- Directed by: Crane Wilbur
- Written by: Crane Wilbur
- Produced by: Samuel Diege George A. Hirliman Edward L. Alperson
- Starring: Conrad Nagel Eleanor Hunt Vince Barnett
- Cinematography: Mack Stengler
- Edited by: Tony Martinelli
- Music by: Abe Meyer
- Production company: Condor Productions
- Distributed by: Grand National Films
- Release date: November 8, 1936;
- Running time: 63 minutes
- Country: United States
- Language: English

= Yellow Cargo =

1936 film by Crane Wilbur

Yellow Cargo is a 1936 American Poverty Row crime film written and directed by Crane Wilbur for Grand National Pictures. The film was rereleased in 1947 as Sinful Cargo. Starring Conrad Nagel as Alan O'Connor and producer George A. Hirliman's wife Eleanor Hunt as Bobbie Reynolds, it was the first of four G-man film series; the others were Navy Spy (1937), The Gold Racket (1937), and Bank Alarm (1937).

==Plot summary==
Alan O'Connor, a Federal Agent with the Federal Bureau of Narcotics is transferred to the Immigration and Naturalization Service by flying to California in a Boeing 247, His mission is to use his expertise to assist them with identifying how a dangerous gang is infiltrating Chinese illegal immigrants into the United States. He meets newspaper reporter Bobbie Reynolds and her comedy relief photographer Speedy "Bulb" Callahan who are trying to obtain an interview with the director and producer of Globe Productions, a motion picture company who has yet to make a film. As O'Connor has stage acting experience, he his goaded by Reynolds to get a role with Globe Productions.

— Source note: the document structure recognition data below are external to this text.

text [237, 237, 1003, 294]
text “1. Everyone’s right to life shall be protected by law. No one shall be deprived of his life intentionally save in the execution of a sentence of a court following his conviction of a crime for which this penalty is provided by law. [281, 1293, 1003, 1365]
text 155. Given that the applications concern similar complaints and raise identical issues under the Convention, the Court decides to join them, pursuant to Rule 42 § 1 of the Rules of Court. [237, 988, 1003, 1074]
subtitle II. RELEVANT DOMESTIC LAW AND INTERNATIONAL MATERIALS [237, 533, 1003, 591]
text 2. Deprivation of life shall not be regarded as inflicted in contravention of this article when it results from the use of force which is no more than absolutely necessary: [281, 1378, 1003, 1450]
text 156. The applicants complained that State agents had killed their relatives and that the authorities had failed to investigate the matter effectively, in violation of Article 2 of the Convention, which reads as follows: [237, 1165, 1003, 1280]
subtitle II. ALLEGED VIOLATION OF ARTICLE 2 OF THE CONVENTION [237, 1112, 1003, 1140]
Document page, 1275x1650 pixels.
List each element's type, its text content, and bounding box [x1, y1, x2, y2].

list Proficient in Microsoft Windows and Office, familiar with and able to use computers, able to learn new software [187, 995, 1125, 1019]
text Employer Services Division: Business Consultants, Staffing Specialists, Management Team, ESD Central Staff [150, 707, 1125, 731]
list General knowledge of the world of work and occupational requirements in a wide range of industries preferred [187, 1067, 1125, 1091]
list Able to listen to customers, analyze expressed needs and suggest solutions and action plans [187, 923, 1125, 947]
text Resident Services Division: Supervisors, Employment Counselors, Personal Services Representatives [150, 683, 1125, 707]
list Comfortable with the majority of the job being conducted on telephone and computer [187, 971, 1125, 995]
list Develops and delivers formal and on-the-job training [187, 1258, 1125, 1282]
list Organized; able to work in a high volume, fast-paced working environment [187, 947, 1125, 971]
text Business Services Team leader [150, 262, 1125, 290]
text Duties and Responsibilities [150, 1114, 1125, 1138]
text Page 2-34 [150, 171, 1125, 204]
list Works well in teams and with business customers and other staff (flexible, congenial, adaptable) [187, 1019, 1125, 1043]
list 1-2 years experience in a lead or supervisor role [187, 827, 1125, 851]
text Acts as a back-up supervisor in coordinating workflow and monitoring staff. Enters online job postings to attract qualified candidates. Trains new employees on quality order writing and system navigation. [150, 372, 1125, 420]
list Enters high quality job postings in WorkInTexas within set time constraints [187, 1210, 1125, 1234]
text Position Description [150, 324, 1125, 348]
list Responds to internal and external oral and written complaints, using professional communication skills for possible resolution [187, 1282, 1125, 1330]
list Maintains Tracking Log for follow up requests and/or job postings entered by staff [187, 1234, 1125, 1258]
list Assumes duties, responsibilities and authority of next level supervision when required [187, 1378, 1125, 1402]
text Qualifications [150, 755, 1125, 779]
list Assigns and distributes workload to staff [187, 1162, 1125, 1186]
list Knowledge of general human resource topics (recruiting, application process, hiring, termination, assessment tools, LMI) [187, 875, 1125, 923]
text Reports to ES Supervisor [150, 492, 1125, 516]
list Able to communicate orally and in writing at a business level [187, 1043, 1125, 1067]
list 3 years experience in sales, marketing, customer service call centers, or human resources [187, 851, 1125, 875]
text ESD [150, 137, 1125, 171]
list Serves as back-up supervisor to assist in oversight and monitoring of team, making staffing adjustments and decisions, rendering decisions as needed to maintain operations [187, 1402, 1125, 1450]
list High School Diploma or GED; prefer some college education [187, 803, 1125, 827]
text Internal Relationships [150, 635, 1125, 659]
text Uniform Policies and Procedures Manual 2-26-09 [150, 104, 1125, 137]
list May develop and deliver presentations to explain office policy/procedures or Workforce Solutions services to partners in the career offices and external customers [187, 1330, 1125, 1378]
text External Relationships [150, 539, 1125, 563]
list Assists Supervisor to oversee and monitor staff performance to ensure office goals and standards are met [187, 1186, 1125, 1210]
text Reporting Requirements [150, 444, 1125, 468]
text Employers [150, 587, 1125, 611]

The trio discover that the film company brings twenty film extras in Chinese theatrical makeup to one of the Channel Islands of California to shoot a film. Production is stopped, the extras are shipped back to the mainland by a different ship, the original boat brings back the same number of Chinese to the mainland.

==Cast==
- Conrad Nagel as Alan O'Connor
- Eleanor Hunt as Bobbie Reynolds
- Vince Barnett as Speedy 'Bulb' Callahan
- Jack La Rue as Al Perrelli
- Claudia Dell as Fay Temple
- Harry Strang as Joe Breeze - Bus Driver
- John Ivans as District Commissioner Dietrich
- Vance Carroll as Burke Darrell
- Lillian Wessner as Nurse
- Crane Wilbur as Montie Brace

==Production==
Production of Yellow Cargo began on December 2, 1935, at the Talisman Studios in East Los Angeles.

==Reception==
Variety wrote the film featured "a plot that has a certain amount of freshness and pretty good entertainment pull" with other reviewers acknowledging the film's innovative story and having solid production values for a low budget film.